Accessing News: Mobile and Social on the Rise as Print and TV Decline

  • “In a Pew Research Center survey of 3,003 U.S. adults, 17 percent said they accessed news on cell phone or tablet device the day before. Even more — 20 percent — said they regularly get news from social networks like Facebook or Google+,” Mashable reports.
  • The overall online consumption of news increased ten percentage points from 2008 with 39 percent of respondents accessing news online the day before.
  • Twitter was not a popular news source for most; only 13 percent of participants used Twitter at all compared to the 53 percent that used other social networks.
  • “Less than a quarter said they read a print newspaper the day before, about half the number who did in 2000,” Mashable writes. “Magazine readership has likewise declined, though at a softer rate: 18 percent said they read a magazine in print the day before, versus 26 percent in 2000. Book-reading has, at least, remained flat, but more Americans are now reading books through electronic or audio devices.”
  • Television remained the most common source of news for Americans with 55 percent of those surveyed saying they watched news on TV the day before.
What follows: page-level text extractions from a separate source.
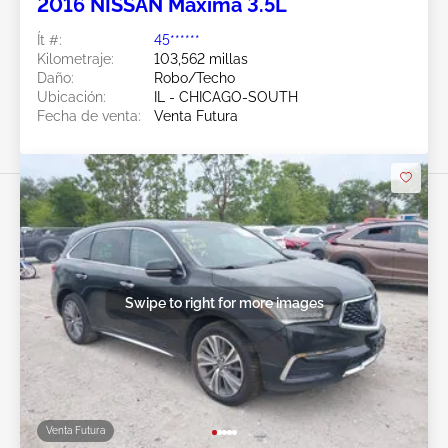
2016 NISSAN Maxima 3.5L
Ít #:
45******
Kilometraje:
103,562 millas
Daño:
Robo/Techo
Ubicación:
IL - CHICAGO-SOUTH
Fecha de venta:
Venta Futura
Swipe to right for more images
Venta Futura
These people also spent the most time consuming news, 12 minutes more than mobile consumers.
  • “Where news consumption habits shift, ad dollars are likely to follow,” notes the post. “TV advertising levels, which so far have remained steady despite growing competition from online advertising outlets, could be negatively impacted should younger consumers continue to gravitate towards other channels.”
  • “Print, it is clear, still has a tough road ahead. The landscape for social networks and mobile looks promising, but only if marketers can figure out how to demand better ad rates for those channels.”